Directions: An exact copy of the entries below is needed, with every picture left out.

Collected data:

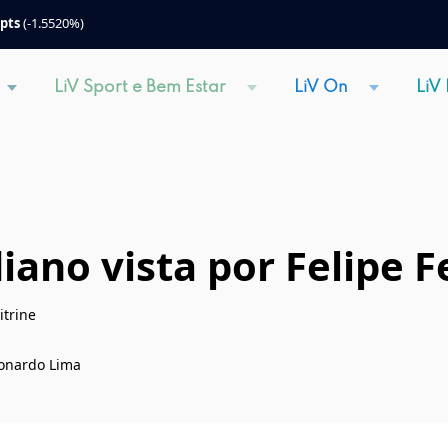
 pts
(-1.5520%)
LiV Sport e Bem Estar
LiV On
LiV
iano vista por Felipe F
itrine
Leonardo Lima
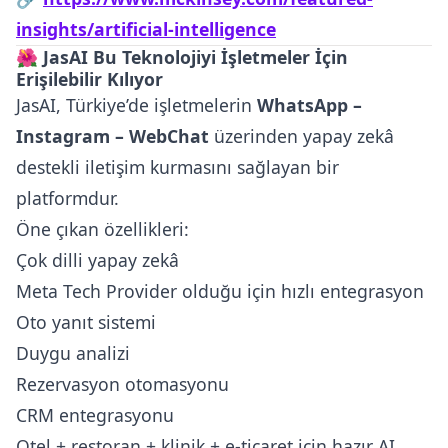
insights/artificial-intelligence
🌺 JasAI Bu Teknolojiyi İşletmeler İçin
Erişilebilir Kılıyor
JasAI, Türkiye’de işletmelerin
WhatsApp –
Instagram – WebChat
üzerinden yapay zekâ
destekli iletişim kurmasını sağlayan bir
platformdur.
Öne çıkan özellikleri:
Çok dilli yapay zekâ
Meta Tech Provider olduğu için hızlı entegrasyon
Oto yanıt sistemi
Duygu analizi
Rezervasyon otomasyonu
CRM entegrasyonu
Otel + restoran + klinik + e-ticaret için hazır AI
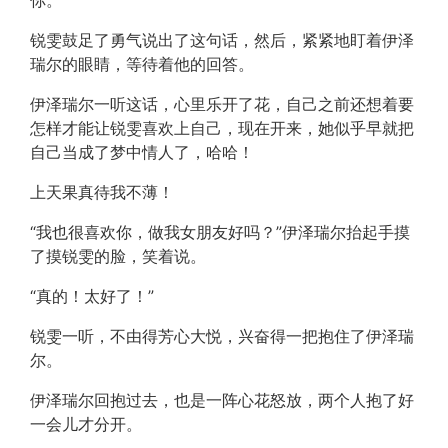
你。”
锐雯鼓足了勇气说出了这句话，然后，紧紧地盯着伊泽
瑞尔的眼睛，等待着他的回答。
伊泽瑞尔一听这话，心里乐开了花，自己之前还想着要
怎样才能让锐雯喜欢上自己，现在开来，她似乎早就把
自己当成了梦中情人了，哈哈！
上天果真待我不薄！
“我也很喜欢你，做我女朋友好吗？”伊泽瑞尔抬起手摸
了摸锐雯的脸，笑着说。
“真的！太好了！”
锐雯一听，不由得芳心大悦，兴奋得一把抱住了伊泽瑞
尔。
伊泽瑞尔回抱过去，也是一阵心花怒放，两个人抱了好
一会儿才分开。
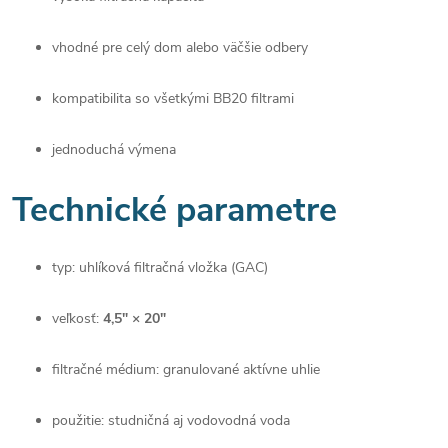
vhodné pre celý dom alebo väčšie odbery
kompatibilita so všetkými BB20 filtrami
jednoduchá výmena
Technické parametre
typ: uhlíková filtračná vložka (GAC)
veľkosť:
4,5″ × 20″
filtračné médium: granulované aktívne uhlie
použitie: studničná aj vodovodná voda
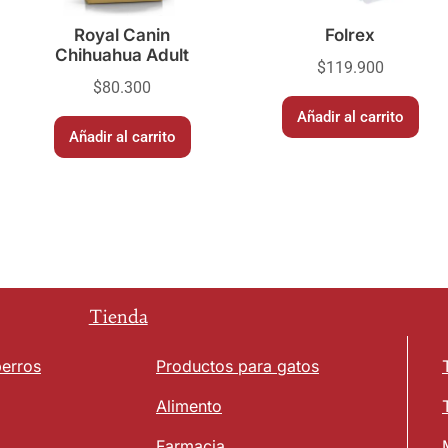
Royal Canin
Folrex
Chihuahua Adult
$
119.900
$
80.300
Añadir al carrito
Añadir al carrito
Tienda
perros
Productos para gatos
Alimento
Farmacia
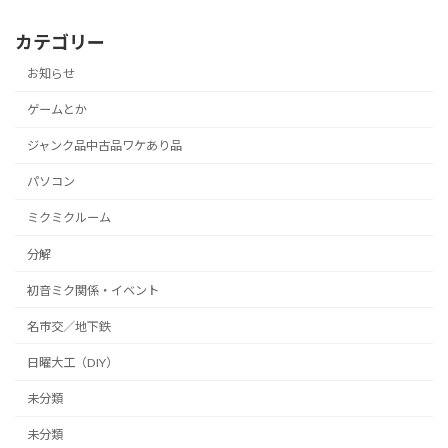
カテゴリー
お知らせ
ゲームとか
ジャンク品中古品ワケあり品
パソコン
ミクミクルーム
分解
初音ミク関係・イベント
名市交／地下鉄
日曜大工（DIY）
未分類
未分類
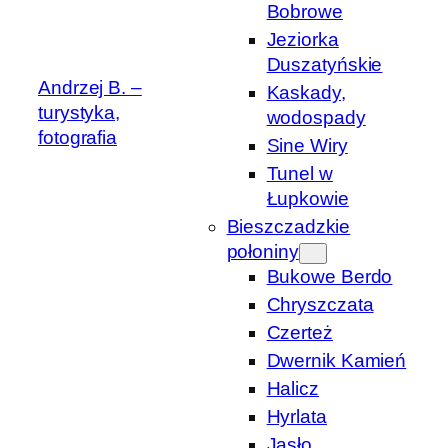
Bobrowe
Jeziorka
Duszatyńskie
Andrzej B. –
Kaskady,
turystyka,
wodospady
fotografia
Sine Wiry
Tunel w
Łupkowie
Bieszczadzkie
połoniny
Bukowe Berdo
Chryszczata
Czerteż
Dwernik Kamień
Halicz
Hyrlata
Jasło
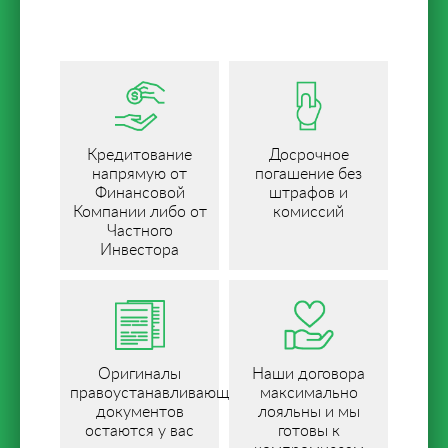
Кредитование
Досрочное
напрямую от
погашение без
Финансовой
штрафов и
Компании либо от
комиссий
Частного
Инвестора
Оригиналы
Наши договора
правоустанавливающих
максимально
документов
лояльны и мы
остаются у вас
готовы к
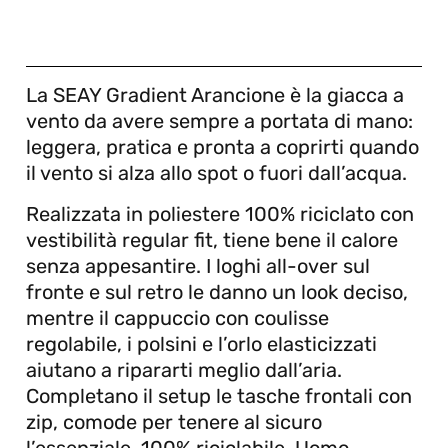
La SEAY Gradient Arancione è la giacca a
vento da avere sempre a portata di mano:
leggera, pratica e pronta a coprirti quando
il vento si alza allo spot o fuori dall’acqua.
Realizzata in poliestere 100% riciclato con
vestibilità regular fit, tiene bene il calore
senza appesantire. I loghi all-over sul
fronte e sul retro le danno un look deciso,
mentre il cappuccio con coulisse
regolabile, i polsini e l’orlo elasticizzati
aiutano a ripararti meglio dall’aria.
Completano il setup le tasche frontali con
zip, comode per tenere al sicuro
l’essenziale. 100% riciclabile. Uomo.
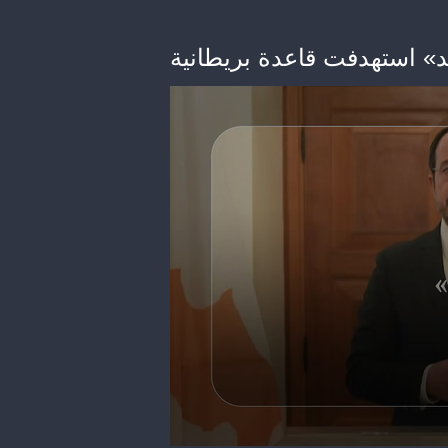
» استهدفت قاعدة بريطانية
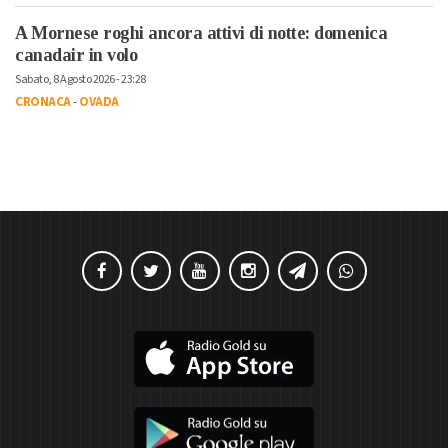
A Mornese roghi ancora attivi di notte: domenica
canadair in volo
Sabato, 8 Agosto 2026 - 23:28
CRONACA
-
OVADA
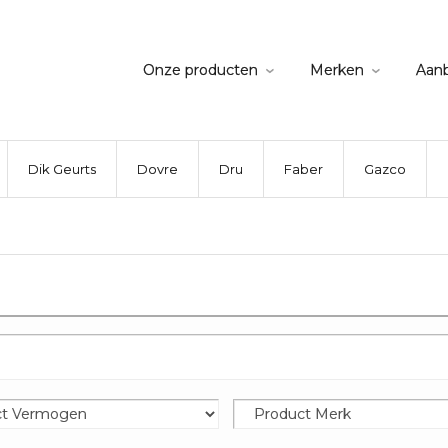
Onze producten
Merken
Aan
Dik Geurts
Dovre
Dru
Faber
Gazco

Exercise response:
 pts
(-1.5520%)
LiV Sport e Bem Estar
LiV On
LiV
iano vista por Felipe F
itrine
Leonardo Lima
insights/artificial-intelligence
🌺 JasAI Bu Teknolojiyi İşletmeler İçin
Erişilebilir Kılıyor
JasAI, Türkiye’de işletmelerin
WhatsApp –
Instagram – WebChat
üzerinden yapay zekâ
destekli iletişim kurmasını sağlayan bir
platformdur.
Öne çıkan özellikleri:
Çok dilli yapay zekâ
Meta Tech Provider olduğu için hızlı entegrasyon
Oto yanıt sistemi
Duygu analizi
Rezervasyon otomasyonu
CRM entegrasyonu
Otel + restoran + klinik + e-ticaret için hazır AI
你。”
锐雯鼓足了勇气说出了这句话，然后，紧紧地盯着伊泽
瑞尔的眼睛，等待着他的回答。
伊泽瑞尔一听这话，心里乐开了花，自己之前还想着要
怎样才能让锐雯喜欢上自己，现在开来，她似乎早就把
自己当成了梦中情人了，哈哈！
上天果真待我不薄！
“我也很喜欢你，做我女朋友好吗？”伊泽瑞尔抬起手摸
了摸锐雯的脸，笑着说。
“真的！太好了！”
锐雯一听，不由得芳心大悦，兴奋得一把抱住了伊泽瑞
尔。
伊泽瑞尔回抱过去，也是一阵心花怒放，两个人抱了好
一会儿才分开。
vhodné pre celý dom alebo väčšie odbery
kompatibilita so všetkými BB20 filtrami
jednoduchá výmena
Technické parametre
typ: uhlíková filtračná vložka (GAC)
veľkosť:
4,5″ × 20″
filtračné médium: granulované aktívne uhlie
použitie: studničná aj vodovodná voda
Royal Canin
Folrex
Chihuahua Adult
$
119.900
$
80.300
Añadir al carrito
Añadir al carrito
Tienda
perros
Productos para gatos
Alimento
Farmacia
カテゴリー
お知らせ
ゲームとか
ジャンク品中古品ワケあり品
パソコン
ミクミクルーム
分解
初音ミク関係・イベント
名市交／地下鉄
日曜大工（DIY）
未分類
未分類
Bobrowe
Jeziorka
Duszatyńskie
Andrzej B. –
Kaskady,
turystyka,
wodospady
fotografia
Sine Wiry
Tunel w
Łupkowie
Bieszczadzkie
połoniny
Bukowe Berdo
Chryszczata
Czerteż
Dwernik Kamień
Halicz
Hyrlata
Jasło
Кредитование
Досрочное
напрямую от
погашение без
Финансовой
штрафов и
Компании либо от
комиссий
Частного
Инвестора
Оригиналы
Наши договора
правоустанавливающих
максимально
документов
лояльны и мы
остаются у вас
готовы к
La SEAY Gradient Arancione è la giacca a
vento da avere sempre a portata di mano:
leggera, pratica e pronta a coprirti quando
il vento si alza allo spot o fuori dall’acqua.
Realizzata in poliestere 100% riciclato con
vestibilità regular fit, tiene bene il calore
senza appesantire. I loghi all-over sul
fronte e sul retro le danno un look deciso,
mentre il cappuccio con coulisse
regolabile, i polsini e l’orlo elasticizzati
aiutano a ripararti meglio dall’aria.
Completano il setup le tasche frontali con
zip, comode per tenere al sicuro
l’essenziale. 100% riciclabile. Uomo.
» استهدفت قاعدة بريطانية
A Mornese roghi ancora attivi di notte: domenica
canadair in volo
Sabato, 8 Agosto 2026 - 23:28
CRONACA
-
OVADA
Onze producten
Merken
Aan
Dik Geurts
Dovre
Dru
Faber
Gazco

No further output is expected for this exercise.